The reason for the high and variable rates of mortality in this study is unclear and is a limitation of the study.Several endpoints specified in the 90-day inhalation toxicity guideline (OECD TG 413) were not assessed, particularly body and organ weights. The study design and animal husbandry were not described in sufficient detail. Considering reliability for use in the hazard identification, a Klimisch Score of 2 is appropriate for the lung pathology results and a Score of 3 for the mortality results.

 

Pigott et al. (1981) reported no evidence of fibrosis in a repeated dose inhalation study that administered alumina fibres (Saffil) at levels between 2 and 3 mg/m³ for 86 weeks. The respirable fraction of the particulates was 30 - 40% and the median diameter ca. 3.0 μm). The only pulmonary response observed was the occurrence of pigmented alveolar macrophages. The authors reported qualitatively that a minimal alveolar epithelialization was seen in control animals but that the numbers were slightly higher in rats dosed with aged Saffil.There were no lung tumors in the Saffil treated animals, and no significant group difference in the frequency of extrapulmonary tumors was observed.

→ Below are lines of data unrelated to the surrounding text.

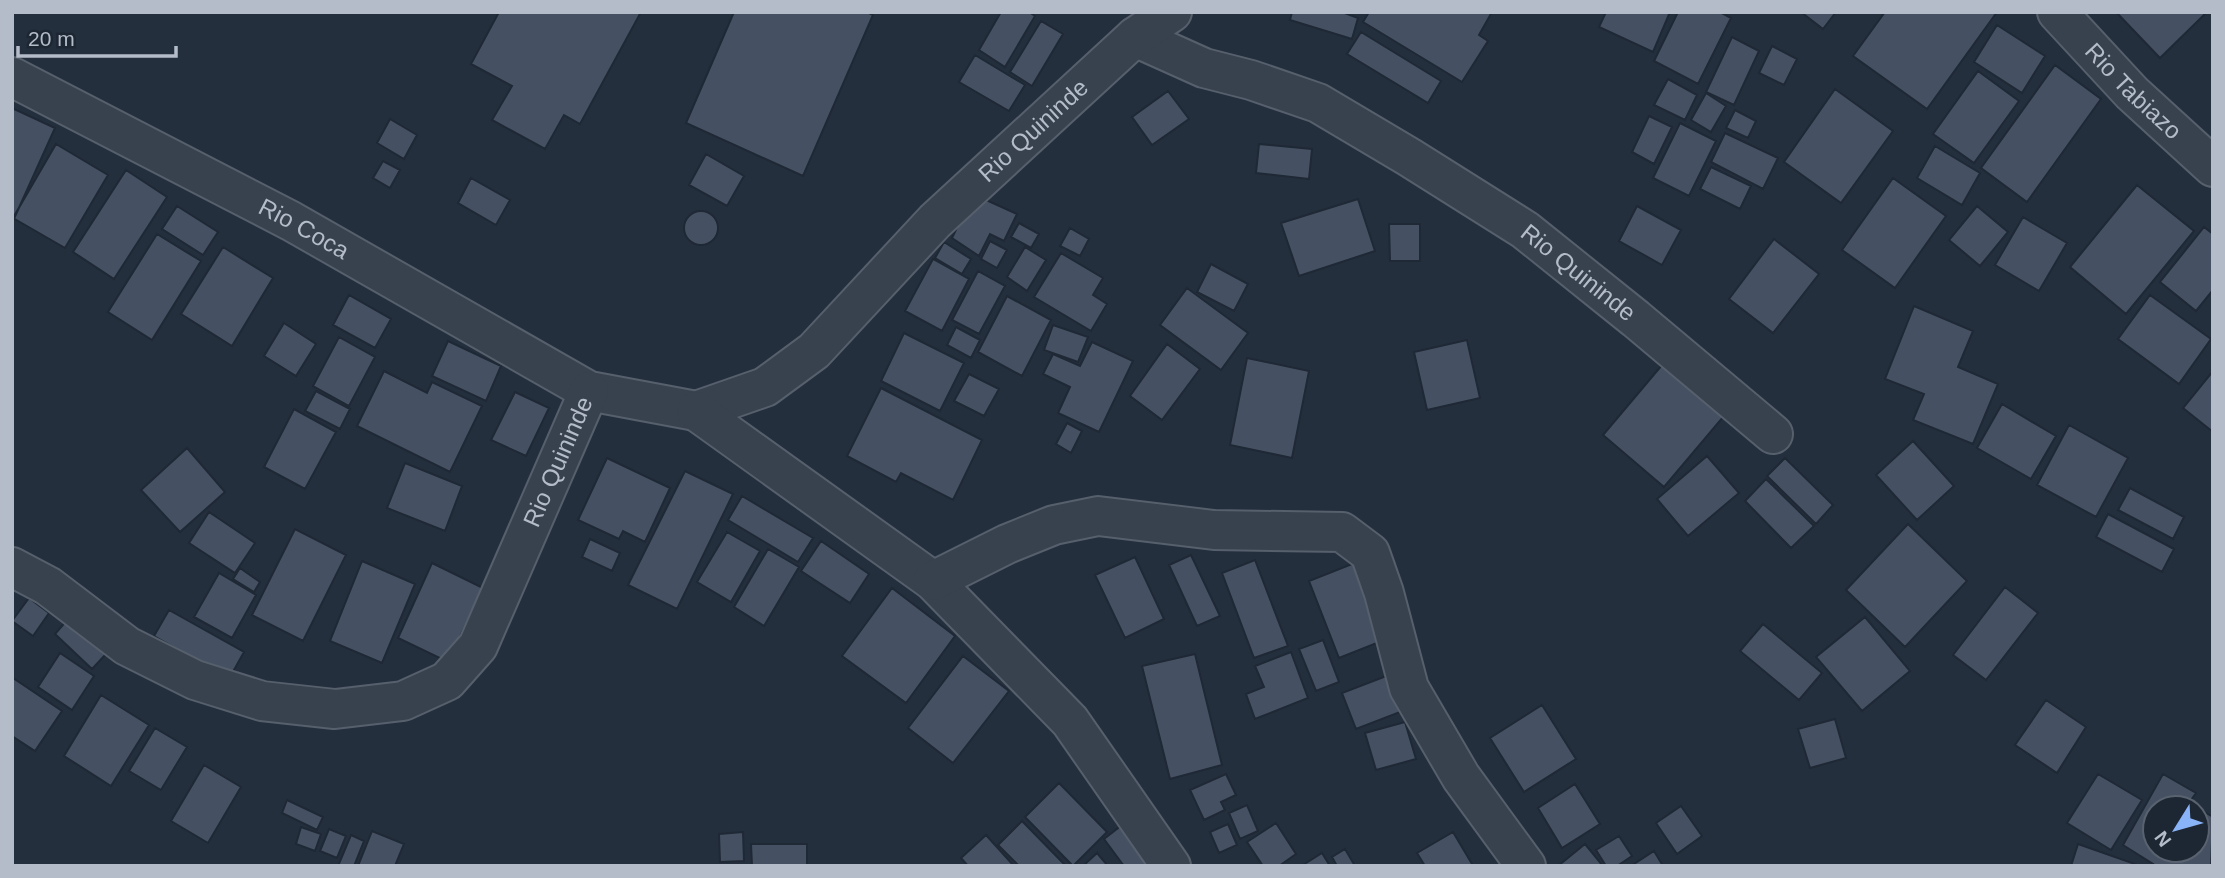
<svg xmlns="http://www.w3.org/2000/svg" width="2225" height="878" font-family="Arial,sans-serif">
<rect width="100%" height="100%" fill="#242f3e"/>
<!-- building -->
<path fill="#455162" stroke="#1f2835" stroke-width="2" fill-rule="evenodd" d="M499 12H641L580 124 564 115 545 149 492 120 512 86 471 64Z
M734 12H867L873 15 803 176 686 123Z
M1001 12H1029L1035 16 1005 67 979 50Z
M1292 12H1342L1358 18 1352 39 1290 20Z
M1369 12H1492L1479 35 1488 41 1462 82 1363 22Z
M1606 12H1670L1653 52 1599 27Z
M1678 12H1720L1731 18 1698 84 1654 61Z
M1801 12H1836L1823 29Z
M1885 12H1997L1927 109 1853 56Z
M2116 12H2207L2160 58Z
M1041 21 1063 34 1032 86 1010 72Z
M1997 25 2045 56 2022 93 1974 62Z
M1361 32 1441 81 1428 103 1347 54Z
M1732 37 1759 51 1734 105 1706 92Z
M1772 46 1797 59 1784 85 1759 73Z
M975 55 1025 85 1009 111 959 82Z
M2055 65 2101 99 2027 202 1981 168Z
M1978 71 2019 101 1974 163 1933 134Z
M1668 79 1697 95 1685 120 1654 105Z
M1835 89 1893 131 1841 203 1784 162Z
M1168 91 1189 119 1152 145 1132 117Z
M1706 93 1726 106 1711 132 1691 120Z
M12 108 55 128 13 221H12Z
M1735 110 1756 121 1748 138 1726 128Z
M1649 116 1672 127 1654 164 1632 152Z
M390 119 417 135 404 159 377 143Z
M1680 123 1716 141 1689 196 1653 178Z
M1725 133 1778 158 1763 189 1711 162Z
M56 144 108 175 65 248 13 218Z
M1259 144 1312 149 1309 179 1256 173Z
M1935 146 1980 173 1962 205 1917 178Z
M706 154 744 176 727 206 689 185Z
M383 161 400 170 390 188 373 178Z
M1711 167 1751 186 1740 209 1700 189Z
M126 170 167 197 114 279 73 252Z
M471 178 510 200 496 225 458 203Z
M1893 178 1946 216 1895 288 1842 250Z
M2137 185 2194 231 2126 314 2070 267Z
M973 194 1017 214 1004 241 990 234 979 256 952 238Z
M1358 199 1375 251 1299 276 1281 223Z
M177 206 218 232 203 255 162 229Z
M1637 206 1681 230 1662 265 1619 241Z
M1977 206 2008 232 1980 266 1949 240Z
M684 228a17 17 0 1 1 34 0a17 17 0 1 1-34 0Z
M2023 217 2067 243 2039 291 1995 265Z
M1019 223 1039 234 1031 248 1011 237Z
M1389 224H1420V261H1390Z
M2204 227 2213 234V290L2196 311 2160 282Z
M1070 228 1089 239 1080 256 1060 246Z
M157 234 201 261 152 340 108 312Z
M1774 239 1819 274 1773 333 1729 299Z
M990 241 1007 250 997 268 981 259Z
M944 242 971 259 962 274 935 258Z
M223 247 273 278 232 346 181 314Z
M1025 247 1046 260 1027 291 1007 277Z
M1061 253 1103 278 1093 295 1107 304 1091 331 1034 297Z
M933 259 969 279 942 331 905 311Z
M1211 264 1248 284 1234 311 1197 292Z
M978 271 1005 286 979 334 952 320Z
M1187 288 1248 333 1221 370 1160 325Z
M349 295 391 319 375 348 333 325Z
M2150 295 2211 339 2179 384 2118 339Z
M1007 296 1051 320 1022 376 978 352Z
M1914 306 1973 331 1958 367 1998 384 1973 444 1913 420 1924 394 1885 379Z
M284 323 316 344 296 376 264 356Z
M1053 325 1088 337 1078 362 1044 350Z
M956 327 980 340 971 358 947 345Z
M904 333 964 363 940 411 881 381Z
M339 337 375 357 349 406 313 386Z
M1467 340 1480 398 1427 410 1414 352Z
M448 341 501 366 486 401 432 376Z
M1092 342 1133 361 1099 432 1058 413 1070 387 1043 374 1053 354 1080 366Z
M1167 344 1200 369 1162 420 1130 396Z
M1247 358 1309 371 1292 458 1230 445Z
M1662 365 1724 416 1664 487 1603 435Z
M384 371 427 393 432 382 482 406 450 472 357 426Z
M2213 371V432L2183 408Z
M969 374 999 389 984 416 954 401Z
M881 388 982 440 953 500 901 473 896 482 847 456Z
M316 391 350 409 340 429 305 411Z
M515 392 549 408 526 456 491 440Z
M2002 404 2056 436 2031 479 1977 448Z
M294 409 336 432 305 489 264 467Z
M1067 423 1082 431 1071 453 1056 444Z
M2069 425 2128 458 2096 517 2037 485Z
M1913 441 1954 486 1917 520 1876 475Z
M187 448 225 492 180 532 141 490Z
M1707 456 1739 493 1688 536 1657 499Z
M607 458 670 488 645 542 623 531 619 539 578 520Z
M1785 458 1833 505 1816 524 1767 476Z
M405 463 462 486 445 531 387 508Z
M685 471 733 494 677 609 628 585Z
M1766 479 1814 526 1791 548 1745 501Z
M2130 488 2184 517 2173 539 2118 510Z
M742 496 813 538 798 562 728 520Z
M209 512 255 543 235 573 189 543Z
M2108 514 2174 549 2162 572 2096 537Z
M1908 524 1967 581 1905 647 1846 590Z
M295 529 346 555 303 641 252 615Z
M727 532 760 551 731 602 697 582Z
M590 539 620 553 612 571 582 557Z
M821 541 869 574 850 603 801 571Z
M768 549 799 567 764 626 734 607Z
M1191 555 1220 616 1197 626 1169 565Z
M1135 557 1164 619 1125 638 1095 575Z
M1255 560 1288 646 1254 658 1222 573Z
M362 561 415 584 382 663 330 641Z
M1357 562 1387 639 1339 658 1309 581Z
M432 563 483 588 448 662 398 638Z
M240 568 260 582 254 592 233 579Z
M219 573 256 595 232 638 194 617Z
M2005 587 2038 613 1986 680 1953 655Z
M892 588 955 636 906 703 842 656Z
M29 598 49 613 33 636 12 621Z
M169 610 244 652 229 679 154 636Z
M1865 617 1910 671 1862 711 1816 657Z
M68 619 106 654 92 669 55 634Z
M1763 624 1822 673 1799 700 1740 651Z
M1323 640 1339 682 1316 691 1299 649Z
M1291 652 1308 698 1255 719 1246 694 1264 687 1255 666Z
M60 653 94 676 72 710 38 687Z
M1195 654 1222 765 1170 779 1142 666Z
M963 656 1009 691 953 763 908 728Z
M1394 673 1408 709 1356 729 1342 693Z
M13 678 62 711 35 751 12 736Z
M101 695 149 725 111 786 64 756Z
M2046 700 2086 727 2057 773 2015 745Z
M1542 705 1576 759 1524 792 1490 738Z
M1835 719 1846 758 1810 768 1798 729Z
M1405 722 1416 759 1376 770 1365 733Z
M155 728 187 747 161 790 129 771Z
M204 765 241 787 208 843 171 821Z
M1226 774 1236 795 1221 802 1225 810 1204 820 1190 790Z
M2098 774 2142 800 2111 850 2067 823Z
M2163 774 2196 793 2189 803 2213 817 2211 866H2151L2153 864 2123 845ZM2155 808H2197V850H2155Z
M1059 783 1107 832 1073 866 1025 817Z
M1575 784 1600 824 1562 848 1538 808Z
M287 800 323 817 317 830 282 813Z
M1247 805 1258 831 1240 839 1229 813Z
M1681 806 1702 836 1677 854 1656 823Z
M1022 821 1065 865 1064 866H1019L998 845Z
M1276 823 1296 854 1279 866H1263L1247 842Z
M1228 824 1237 845 1219 853 1210 832Z
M1122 825 1152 866H1124L1104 839Z
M301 827 321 834 315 851 296 844Z
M329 829 346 836 337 858 320 851Z
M372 831 404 844 395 866H358Z
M743 832 744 861 720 862 719 834Z
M1453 832 1472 864 1469 866H1425L1417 853Z
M351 835 364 841 354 866H338Z
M986 835 1014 866H968L961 858Z
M1619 836 1632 856 1617 866H1606L1596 850Z
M751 844H807V866H752Z
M1585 844 1603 866H1558Z
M2078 844 2135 864 2134 866H2071Z
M1345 849 1355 866H1337L1332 857Z
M1654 851 1663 866H1631Z
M1097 853 1108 866H1083Z
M1322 853 1330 866H1303V865Z"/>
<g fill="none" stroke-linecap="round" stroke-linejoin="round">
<defs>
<g id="minor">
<path id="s1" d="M2057 12 2132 93 2213 167"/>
<path id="s2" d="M1135 37 1204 68 1251 80 1318 103 1409 157 1525 230 1636 319 1773 434"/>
<path id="s3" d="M12 77 291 221 589 391 696 411 765 387 814 351 935 221 1135 37 1172 12"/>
<path d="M696 411 933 581 1070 721 1171 866"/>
<path id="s4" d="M12 567 48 586 127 646 195 680 262 701 335 709 403 701 447 681 478 646 589 391"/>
<path d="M933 581 1007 544 1054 525 1098 516 1214 530 1342 532 1370 553 1384 593 1409 688 1461 777 1526 866"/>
</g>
</defs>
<!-- minor casing -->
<use href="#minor" stroke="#565f6c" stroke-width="42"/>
<!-- minor -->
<use href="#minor" stroke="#38414e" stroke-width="38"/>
</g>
<g text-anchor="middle" stroke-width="6" stroke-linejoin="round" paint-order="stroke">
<!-- street labels -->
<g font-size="24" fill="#b4bcc9" stroke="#1d2633">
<text dy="8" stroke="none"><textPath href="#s1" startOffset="110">Rio Tabiazo</textPath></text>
<text dy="8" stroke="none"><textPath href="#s3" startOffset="1211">Rio Quininde</textPath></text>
<text dy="8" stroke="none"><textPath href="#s3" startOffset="329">Rio Coca</textPath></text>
<text dy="8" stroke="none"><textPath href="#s2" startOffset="506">Rio Quininde</textPath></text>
<text dy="8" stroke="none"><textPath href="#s4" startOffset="724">Rio Quininde</textPath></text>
</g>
</g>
<!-- border -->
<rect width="2225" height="878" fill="none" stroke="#b4bcc9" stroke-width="28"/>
<!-- north arrow -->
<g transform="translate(2176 829) rotate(233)"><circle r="33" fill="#1d2633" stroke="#59626f" stroke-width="2"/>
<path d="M0-5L12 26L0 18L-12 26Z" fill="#8ab4f8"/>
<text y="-10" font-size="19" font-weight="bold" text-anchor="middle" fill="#b4bcc9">N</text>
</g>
<!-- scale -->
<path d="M18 46v10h158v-10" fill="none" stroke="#b4bcc9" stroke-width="3.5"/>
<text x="28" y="46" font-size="21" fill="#b4bcc9" stroke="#1d2633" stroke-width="5" paint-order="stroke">20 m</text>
</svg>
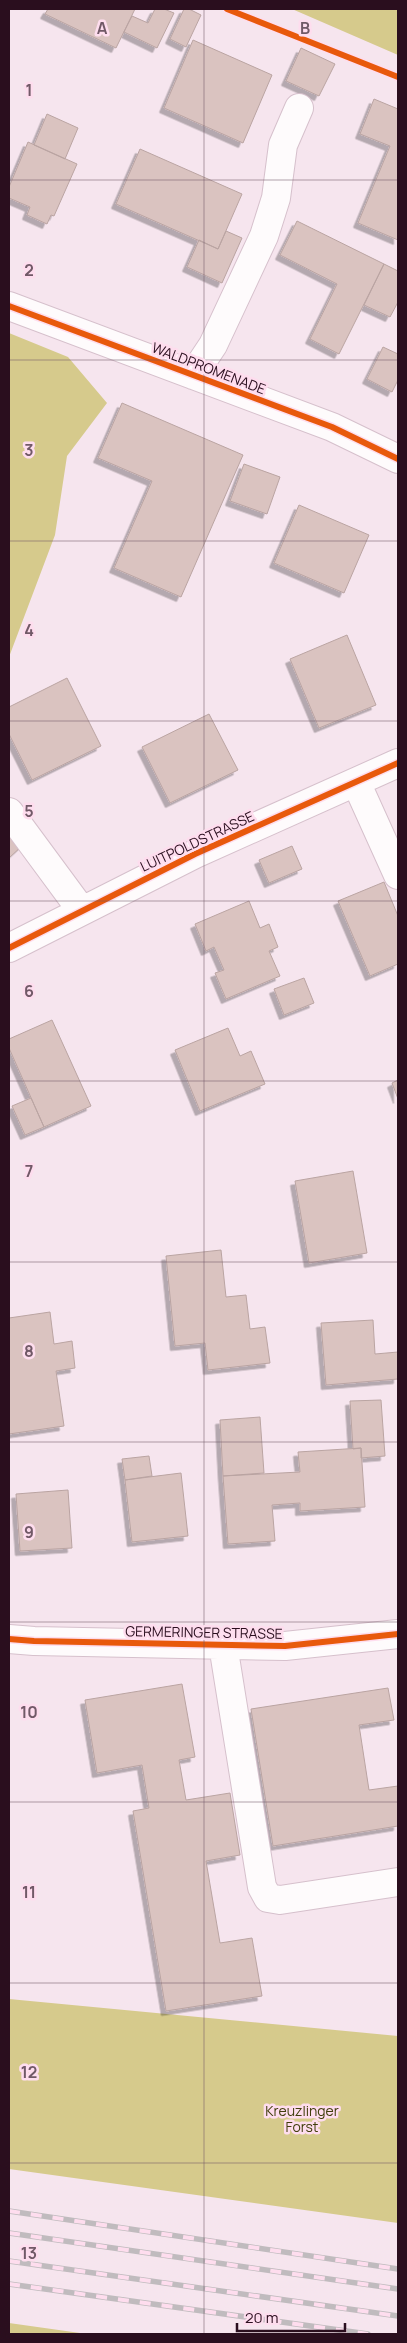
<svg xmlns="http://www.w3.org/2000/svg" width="407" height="2343" font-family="Manrope,sans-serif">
<defs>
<filter id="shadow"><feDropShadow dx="-4.5" dy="4.5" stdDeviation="0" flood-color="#0004"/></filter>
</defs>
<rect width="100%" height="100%" fill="#f6e5ee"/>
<path fill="#d6ca8c" d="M 292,9 L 398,9 L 398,55 Z
M 9,333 L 68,357 L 107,403 L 67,456 L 55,535 L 9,657 Z
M 9,1999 L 398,2036 L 398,2223 L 9,2169 Z
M 9,2323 L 80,2333 L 88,2334 L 9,2334 Z"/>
<path fill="#dac3c0" stroke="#baa4a2" filter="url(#shadow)" d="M 48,9 L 135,9 L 116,48 L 45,14 Z
M 155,9 L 164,9 L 174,13 L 157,48 L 124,32 L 132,16 L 148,23 Z
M 184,9 L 189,9 L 201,15 L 186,47 L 170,39 Z
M 193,40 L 272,75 L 243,143 L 164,108 Z
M 301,48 L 335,64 L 319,96 L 286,81 Z
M 374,99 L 398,109 L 398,240 L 358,223 L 390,146 L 360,134 Z
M 47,114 L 78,128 L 65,159 L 34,145 Z
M 28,142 L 77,164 L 54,216 L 51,215 L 47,224 L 27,215 L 30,207 L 9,198 L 9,187 Z
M 140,149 L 242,194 L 218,249 L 116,204 Z
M 297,221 L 384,264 L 339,354 L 310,339 L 337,284 L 280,255 Z
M 226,231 L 242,238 L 222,283 L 187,267 L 199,240 L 218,249 Z
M 384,264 L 398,271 L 398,302 L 390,317 L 364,305 Z
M 383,347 L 398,354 L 398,380 L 392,392 L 367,379 Z
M 122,403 L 243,455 L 181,597 L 114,568 L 152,481 L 98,458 Z
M 244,464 L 280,477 L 267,514 L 230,501 Z
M 299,505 L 369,535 L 344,593 L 274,563 Z
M 347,635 L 376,705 L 319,728 L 290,659 Z
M 67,678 L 101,746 L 32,780 L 9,734 L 9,707 Z
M 209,714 L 238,770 L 170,803 L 142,747 Z
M 9,830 L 23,845 L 9,858 Z
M 292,846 L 302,869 L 269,883 L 259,860 Z
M 384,882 L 398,916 L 398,964 L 370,976 L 338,901 Z
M 249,901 L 260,928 L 269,924 L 278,947 L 269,951 L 280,976 L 226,999 L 215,973 L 224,970 L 214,947 L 206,951 L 195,924 Z
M 304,978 L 314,1003 L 284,1015 L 274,989 Z
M 52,1020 L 91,1106 L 44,1127 L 9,1048 L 9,1039 Z
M 228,1028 L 240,1056 L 251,1051 L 265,1084 L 200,1111 L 175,1050 Z
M 398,1080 L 398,1099 L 392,1083 Z
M 31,1098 L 44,1127 L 25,1135 L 12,1106 Z
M 353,1171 L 367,1253 L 309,1263 L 295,1181 Z
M 221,1250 L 226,1297 L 246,1295 L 250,1329 L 265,1327 L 270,1363 L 208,1370 L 205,1343 L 175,1346 L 166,1256 Z
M 50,1312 L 54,1344 L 72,1341 L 75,1368 L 56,1371 L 64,1426 L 9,1434 L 9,1318 Z
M 373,1320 L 375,1354 L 398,1352 L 398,1379 L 326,1385 L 321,1323 Z
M 381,1400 L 385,1456 L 361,1458 L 361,1448 L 353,1449 L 350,1401 Z
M 260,1417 L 264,1473 L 223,1476 L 220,1420 Z
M 361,1448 L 365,1507 L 300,1511 L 300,1503 L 272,1505 L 275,1541 L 228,1544 L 223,1476 L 300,1472 L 298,1452 Z
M 149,1456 L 152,1476 L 125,1480 L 122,1459 Z
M 181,1473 L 188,1536 L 132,1542 L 125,1480 Z
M 68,1490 L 72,1548 L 20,1551 L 16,1494 Z
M 182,1684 L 195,1757 L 179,1760 L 186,1800 L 230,1793 L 240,1855 L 206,1861 L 220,1943 L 252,1938 L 262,1996 L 166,2011 L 133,1811 L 149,1808 L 142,1765 L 97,1773 L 85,1700 Z
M 388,1688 L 394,1720 L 359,1725 L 369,1790 L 398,1786 L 398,1826 L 273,1846 L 251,1709 Z"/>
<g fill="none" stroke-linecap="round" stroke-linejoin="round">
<defs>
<path id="minor" d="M 9,306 L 332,427 L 398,459
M 193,375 L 213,345 L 264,236 L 276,198 L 283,145 L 299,108
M 356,782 L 398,875
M 9,812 L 82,911
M 9,948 L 195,854 L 398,763
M 9,1639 L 34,1641 L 285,1646 L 398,1634
M 223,1645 L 262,1887 L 268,1898 L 280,1900 L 398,1882"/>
</defs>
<use href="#minor" stroke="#d6c0cc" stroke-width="30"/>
<use href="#minor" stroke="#fefbfc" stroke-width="28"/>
<defs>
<path id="rail" d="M 9,2211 L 398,2269
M 9,2233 L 398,2289
M 9,2261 L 398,2316
M 9,2284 L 368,2334"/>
</defs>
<use href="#rail" stroke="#c0bbbe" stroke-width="5.5"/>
<use href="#rail" stroke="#feddee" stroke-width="4" stroke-dasharray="11" stroke-linecap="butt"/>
<defs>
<path id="cycleway" d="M 227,9 L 398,77
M 9,306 L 332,427 L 398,459
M 9,948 L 195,854 L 398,763
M 9,1639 L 34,1641 L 285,1646 L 398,1634"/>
</defs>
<use href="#cycleway" stroke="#feddee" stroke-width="9"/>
<use href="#cycleway" stroke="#e8590c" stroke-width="6"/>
</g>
<path fill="none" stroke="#715967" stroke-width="1" stroke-opacity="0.55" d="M 204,9 L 204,2334M 9,180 L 398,180M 9,360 L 398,360M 9,541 L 398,541M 9,721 L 398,721M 9,901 L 398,901M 9,1081 L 398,1081M 9,1262 L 398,1262M 9,1442 L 398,1442M 9,1622 L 398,1622M 9,1802 L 398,1802M 9,1983 L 398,1983M 9,2163 L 398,2163"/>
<g text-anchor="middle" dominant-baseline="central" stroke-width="5" stroke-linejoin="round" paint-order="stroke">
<g font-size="14" fill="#2a0e1e" stroke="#feddee">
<text transform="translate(209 368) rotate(21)">WALDPROMENADE</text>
<text transform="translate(197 841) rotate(-25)">LUITPOLDSTRASSE</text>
<text transform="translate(204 1632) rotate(1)">GERMERINGER STRASSE</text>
</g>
<g font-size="14" fill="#413e0c" stroke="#feddee">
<text x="302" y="2110">Kreuzlinger<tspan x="302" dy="16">Forst</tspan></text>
</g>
</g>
<g font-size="16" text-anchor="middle" font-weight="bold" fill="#715967" stroke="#feddee" stroke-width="5" stroke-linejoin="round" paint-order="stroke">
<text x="102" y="34">A</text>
<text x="305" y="34">B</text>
<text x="29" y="96">1</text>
<text x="29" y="276">2</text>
<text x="29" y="456">3</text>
<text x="29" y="636">4</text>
<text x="29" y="817">5</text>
<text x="29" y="997">6</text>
<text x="29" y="1177">7</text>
<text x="29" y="1357">8</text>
<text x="29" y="1538">9</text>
<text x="29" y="1718">10</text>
<text x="29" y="1898">11</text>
<text x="29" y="2078">12</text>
<text x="29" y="2259">13</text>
</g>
<rect width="407" height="2343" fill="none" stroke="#2a0e1e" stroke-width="20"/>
<path d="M237 2323v8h108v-8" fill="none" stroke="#2a0e1e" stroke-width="2.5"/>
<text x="245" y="2323" font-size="15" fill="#2a0e1e" stroke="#feddee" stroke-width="4" paint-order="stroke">20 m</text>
</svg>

One study of ultrafine Al2O3 particles administered by intratracheal instillation to rats was identified.Induction of lung tumours was observed. The results from this study lack relevance to actual human exposures due to the mode of administration and the high doses administered.

Due to the high doses applied and the high dose rate, rat-specific effects due to lung overload are likely. 

The available evidence from animal studies does not support a carcinogenic effect specific to aluminium oxide and aluminium metal in humans.

 

In-vitro studies and Mechanism of Action

The results from in-vitro studies indicate that aluminium oxide has low cytotoxicity. 

Overall, the current weight of evidence does not support an association between inhalation exposure to aluminium metal/aluminium oxide and cancers in the respiratory organs. The weight of evidence also does not support a systemic carcinogenic effect from exposure to aluminium metal and aluminium oxide.